- [INFORMATION SHOWN]
◇ ◇ ◇ ◇ ◇ ◇ ◇
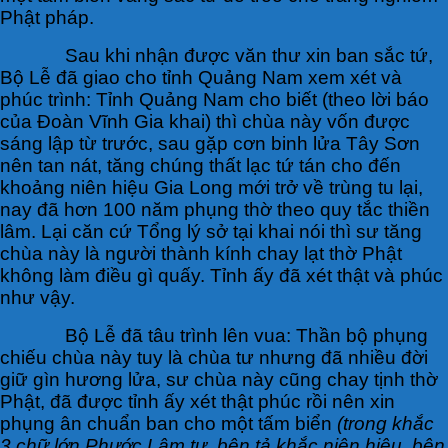
Phật pháp.
Sau khi nhận được văn thư xin ban sắc tứ,
Bộ Lễ đã giao cho tỉnh Quảng Nam xem xét và
phúc trình: Tỉnh Quảng Nam cho biết (theo lời báo
của Đoàn Vĩnh Gia khai) thì chùa này vốn được
sáng lập từ trước, sau gặp cơn binh lửa Tây Sơn
nên tan nát, tăng chúng thất lạc tứ tán cho đến
khoảng niên hiệu Gia Long mới trở về trùng tu lại,
nay đã hơn 100 năm phụng thờ theo quy tắc thiền
lâm. Lại căn cứ Tổng lý sở tại khai nói thì sư tăng
chùa này là người thành kính chay lạt thờ Phật
không làm điều gì quấy. Tỉnh ấy đã xét thật và phúc
như vậy.
Bộ Lễ đã tâu trình lên vua: Thần bộ phụng
chiếu chùa này tuy là chùa tư nhưng đã nhiều đời
giữ gìn hương lửa, sư chùa này cũng chay tịnh thờ
Phật, đã được tỉnh ấy xét thật phúc rồi nên xin
phụng ân chuẩn ban cho một tấm biển
(trong khắc
3 chữ lớn Phước Lâm tự, bên tả khắc niên hiệu, bên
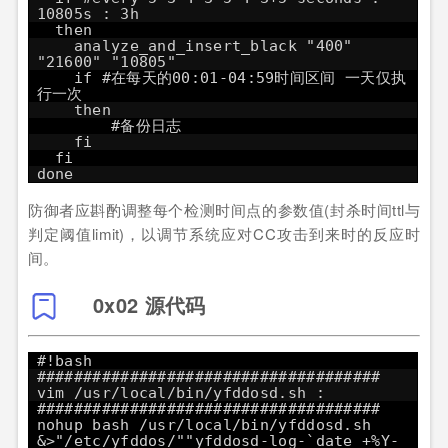
10805s : 3h
then
analyze_and_insert_black "400"
"21600" "10805"
if #在每天的00:01-04:59时间区间 一天仅执
行一次
then
#备份日志
fi
fi
done
防御者应斟酌调整每个检测时间点的参数值(封杀时间ttl与
判定阈值limit)，以调节系统应对CC攻击到来时的反应时
间。
0x02 源代码
#!bash
#####################################
vim /usr/local/bin/yfddosd.sh :
#####################################
nohup bash /usr/local/bin/yfddosd.sh
&>"/etc/yfddos/""yfddosd-log-`date +%Y-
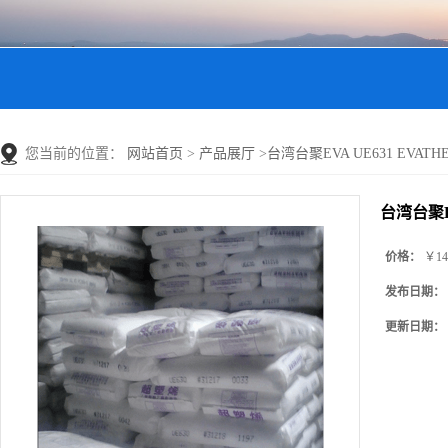
您当前的位置：
网站首页
>
产品展厅
>
台湾台聚EVA UE631 EVATHE
台湾台聚EV
价格：
￥14
发布日期：
更新日期：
◇ ◇ ◇ ◇ ◇ ◇ ◇
- [WRITTEN TASK]
The lines from the start of the data through the line that contains "防御者应斟酌调整每个检测时间点的参数值(封杀时间ttl与" are to be returned exactly, please, with both ends included and every picture left out.

- [TASK RESPONSE]
Phật pháp.
Sau khi nhận được văn thư xin ban sắc tứ,
Bộ Lễ đã giao cho tỉnh Quảng Nam xem xét và
phúc trình: Tỉnh Quảng Nam cho biết (theo lời báo
của Đoàn Vĩnh Gia khai) thì chùa này vốn được
sáng lập từ trước, sau gặp cơn binh lửa Tây Sơn
nên tan nát, tăng chúng thất lạc tứ tán cho đến
khoảng niên hiệu Gia Long mới trở về trùng tu lại,
nay đã hơn 100 năm phụng thờ theo quy tắc thiền
lâm. Lại căn cứ Tổng lý sở tại khai nói thì sư tăng
chùa này là người thành kính chay lạt thờ Phật
không làm điều gì quấy. Tỉnh ấy đã xét thật và phúc
như vậy.
Bộ Lễ đã tâu trình lên vua: Thần bộ phụng
chiếu chùa này tuy là chùa tư nhưng đã nhiều đời
giữ gìn hương lửa, sư chùa này cũng chay tịnh thờ
Phật, đã được tỉnh ấy xét thật phúc rồi nên xin
phụng ân chuẩn ban cho một tấm biển
(trong khắc
3 chữ lớn Phước Lâm tự, bên tả khắc niên hiệu, bên
10805s : 3h
then
analyze_and_insert_black "400"
"21600" "10805"
if #在每天的00:01-04:59时间区间 一天仅执
行一次
then
#备份日志
fi
fi
done
防御者应斟酌调整每个检测时间点的参数值(封杀时间ttl与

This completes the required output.